The main symptom of exophthalmos is an abnormal bulging of the eye. Additional signs and symptoms include:

  • Corneal dryness, pain, discomfort
  • Difficulty moving the eyes
  • Difficulty fully closing the eyes when sleeping or blinking.


One of the most common causes of exophthalmos is Graves’ disease, an autoimmune disease, more common in women than men, that causes the body to mistakenly attack the thyroid gland. This leads to an overactive thyroid gland or hyperthyroidism.

Due to hyperthyroidism, the tissues and muscles around the eyes become inflamed or swollen.  The combination of scarring and swelling in the eye muscles cause crowding of the eye socket, which pushes the eyes forward.

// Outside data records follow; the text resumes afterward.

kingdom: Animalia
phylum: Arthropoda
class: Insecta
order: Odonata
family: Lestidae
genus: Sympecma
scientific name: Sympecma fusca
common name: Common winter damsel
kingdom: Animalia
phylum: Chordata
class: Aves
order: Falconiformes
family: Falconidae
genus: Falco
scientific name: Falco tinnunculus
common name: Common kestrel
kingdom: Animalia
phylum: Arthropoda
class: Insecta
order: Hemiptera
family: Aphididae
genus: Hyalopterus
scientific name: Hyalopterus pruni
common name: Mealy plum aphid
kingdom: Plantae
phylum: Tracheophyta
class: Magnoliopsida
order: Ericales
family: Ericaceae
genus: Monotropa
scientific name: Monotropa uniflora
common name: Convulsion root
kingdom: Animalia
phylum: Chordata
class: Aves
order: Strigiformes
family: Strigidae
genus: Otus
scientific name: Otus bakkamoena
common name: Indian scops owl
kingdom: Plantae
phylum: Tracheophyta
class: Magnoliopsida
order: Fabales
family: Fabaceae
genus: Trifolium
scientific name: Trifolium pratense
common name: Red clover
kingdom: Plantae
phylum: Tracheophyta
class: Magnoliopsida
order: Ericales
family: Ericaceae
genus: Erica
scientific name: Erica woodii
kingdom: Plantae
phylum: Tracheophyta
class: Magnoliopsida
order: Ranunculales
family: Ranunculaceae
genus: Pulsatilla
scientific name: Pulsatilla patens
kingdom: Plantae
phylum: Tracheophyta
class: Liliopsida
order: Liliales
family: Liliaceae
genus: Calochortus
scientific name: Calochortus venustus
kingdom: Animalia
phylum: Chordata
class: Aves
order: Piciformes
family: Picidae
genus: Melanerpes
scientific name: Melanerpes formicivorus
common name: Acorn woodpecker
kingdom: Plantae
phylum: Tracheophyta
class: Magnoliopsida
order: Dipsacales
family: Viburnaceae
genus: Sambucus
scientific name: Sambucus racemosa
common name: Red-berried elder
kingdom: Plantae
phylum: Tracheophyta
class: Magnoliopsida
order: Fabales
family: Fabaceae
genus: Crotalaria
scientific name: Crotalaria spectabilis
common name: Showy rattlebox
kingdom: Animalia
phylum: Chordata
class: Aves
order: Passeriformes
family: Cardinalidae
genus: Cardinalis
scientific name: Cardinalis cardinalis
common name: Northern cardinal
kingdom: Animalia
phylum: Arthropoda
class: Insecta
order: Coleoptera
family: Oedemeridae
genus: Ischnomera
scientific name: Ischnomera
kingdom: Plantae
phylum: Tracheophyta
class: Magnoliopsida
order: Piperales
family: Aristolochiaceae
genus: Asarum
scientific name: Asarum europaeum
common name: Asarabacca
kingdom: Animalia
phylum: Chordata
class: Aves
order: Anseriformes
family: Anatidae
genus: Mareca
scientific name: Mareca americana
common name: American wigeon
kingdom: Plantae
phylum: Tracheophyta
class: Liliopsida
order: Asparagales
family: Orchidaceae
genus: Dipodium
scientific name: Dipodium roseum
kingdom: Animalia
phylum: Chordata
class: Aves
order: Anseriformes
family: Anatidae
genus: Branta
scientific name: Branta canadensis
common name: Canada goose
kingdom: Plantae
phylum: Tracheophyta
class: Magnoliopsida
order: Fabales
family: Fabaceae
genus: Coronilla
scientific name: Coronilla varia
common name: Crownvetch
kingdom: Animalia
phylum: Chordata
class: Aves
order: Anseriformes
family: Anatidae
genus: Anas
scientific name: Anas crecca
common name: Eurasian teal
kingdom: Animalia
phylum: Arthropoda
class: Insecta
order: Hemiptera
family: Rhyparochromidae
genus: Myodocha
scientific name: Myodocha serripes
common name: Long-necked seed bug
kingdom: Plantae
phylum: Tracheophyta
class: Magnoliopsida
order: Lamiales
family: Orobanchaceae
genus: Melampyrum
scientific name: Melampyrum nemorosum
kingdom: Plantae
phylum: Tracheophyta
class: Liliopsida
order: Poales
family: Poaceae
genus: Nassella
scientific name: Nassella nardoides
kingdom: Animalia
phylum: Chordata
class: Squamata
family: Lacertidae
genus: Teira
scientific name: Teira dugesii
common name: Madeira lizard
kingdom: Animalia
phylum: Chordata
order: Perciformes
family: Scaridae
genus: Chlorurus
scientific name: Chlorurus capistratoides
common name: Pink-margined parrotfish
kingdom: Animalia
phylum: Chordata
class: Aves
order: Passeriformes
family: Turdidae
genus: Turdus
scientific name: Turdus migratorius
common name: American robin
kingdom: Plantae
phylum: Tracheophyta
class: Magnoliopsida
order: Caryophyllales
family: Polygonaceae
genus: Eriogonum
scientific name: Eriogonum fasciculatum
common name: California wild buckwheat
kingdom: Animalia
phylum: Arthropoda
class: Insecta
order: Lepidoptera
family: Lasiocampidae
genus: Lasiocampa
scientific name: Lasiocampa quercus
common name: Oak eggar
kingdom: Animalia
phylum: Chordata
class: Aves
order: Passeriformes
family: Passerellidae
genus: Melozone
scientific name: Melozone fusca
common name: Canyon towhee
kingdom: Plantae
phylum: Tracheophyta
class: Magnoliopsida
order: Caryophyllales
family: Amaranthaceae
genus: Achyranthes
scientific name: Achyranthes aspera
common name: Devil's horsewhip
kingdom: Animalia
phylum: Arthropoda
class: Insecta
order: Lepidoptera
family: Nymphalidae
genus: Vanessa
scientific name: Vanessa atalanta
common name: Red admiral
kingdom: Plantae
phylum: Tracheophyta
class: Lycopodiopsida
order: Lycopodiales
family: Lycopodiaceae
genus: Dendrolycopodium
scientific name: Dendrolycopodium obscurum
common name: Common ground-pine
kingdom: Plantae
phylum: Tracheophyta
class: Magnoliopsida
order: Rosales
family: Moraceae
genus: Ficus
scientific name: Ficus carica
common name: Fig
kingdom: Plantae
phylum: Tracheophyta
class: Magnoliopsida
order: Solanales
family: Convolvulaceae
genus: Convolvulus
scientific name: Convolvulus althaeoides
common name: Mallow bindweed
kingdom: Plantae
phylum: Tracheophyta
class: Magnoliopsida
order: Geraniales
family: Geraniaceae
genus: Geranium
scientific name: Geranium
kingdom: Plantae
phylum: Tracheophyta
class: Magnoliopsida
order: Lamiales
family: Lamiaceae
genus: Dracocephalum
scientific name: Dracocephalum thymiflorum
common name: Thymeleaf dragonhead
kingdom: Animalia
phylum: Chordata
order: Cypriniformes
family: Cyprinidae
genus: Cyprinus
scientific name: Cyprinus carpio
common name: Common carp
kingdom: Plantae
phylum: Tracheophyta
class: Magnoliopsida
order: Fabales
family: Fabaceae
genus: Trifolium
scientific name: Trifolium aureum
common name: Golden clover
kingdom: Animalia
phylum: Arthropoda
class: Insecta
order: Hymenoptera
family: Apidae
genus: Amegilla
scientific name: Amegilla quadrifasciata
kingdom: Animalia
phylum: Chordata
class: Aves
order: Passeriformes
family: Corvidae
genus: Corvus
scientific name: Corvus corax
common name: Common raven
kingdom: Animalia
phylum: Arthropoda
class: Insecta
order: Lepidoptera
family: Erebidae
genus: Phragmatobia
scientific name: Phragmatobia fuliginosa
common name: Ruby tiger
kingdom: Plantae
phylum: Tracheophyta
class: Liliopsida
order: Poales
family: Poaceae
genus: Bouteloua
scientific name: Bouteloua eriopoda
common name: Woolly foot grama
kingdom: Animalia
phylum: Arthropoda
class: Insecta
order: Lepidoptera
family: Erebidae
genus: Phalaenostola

Other potential causes of exophthalmos include:

  • Eye trauma
  • Abnormally shaped blood vessels behind the eyes
  • Cancerous tumors
  • Infection of the eye socket
  • Bleeding within the eye


Exophthalmos is easily recognizable from the appearance of the eyeballs protruding from the sockets.

If the doctor suspects thyroid disease, a blood test to examine the function of the thyroid gland can be requested.  Additionally, eye tests can detect the ability of the patient to move the eyes. Also, the doctor will measure the degree of eyeball protrusion.

If the doctor suspects an abnormal growth behind the eyes, a computerized tomography (CT) scan or a magnetic resonance imaging (MRI) scan may be required. These diagnostic scans allow the doctor to examine the eye socket in detail to detect tumor growth.


The longer the patient has untreated exophthalmos, the more severe it can get and the more difficult it is to treat. Hence, it’s crucial to seek medical help, so treatment can be started right away.

Hyperthyroidism – Hyperthyroidism might be treated with medication to normalize thyroid hormone levels.  This treatment won’t improve the eye problem, but it can help prevent the condition’s progression.

Swelling or Inflammation – Corticosteroids may be prescribed to treat severe cases of thyroid eye disease if the eyes are inflamed or painful.

Total Thyroidectomy – Complete removal of the entire thyroid gland prevents further progression of Graves’ eye disease and is an immediate cure.  For this reason, surgery is the preferred treatment for patients with Graves’ eye disease.  

Endoscopic Orbital Decompression – Another surgical procedure is performed if there is an impairment of visual acuity. The operation focuses on decompressing the orbit, aiming to increase its capacity.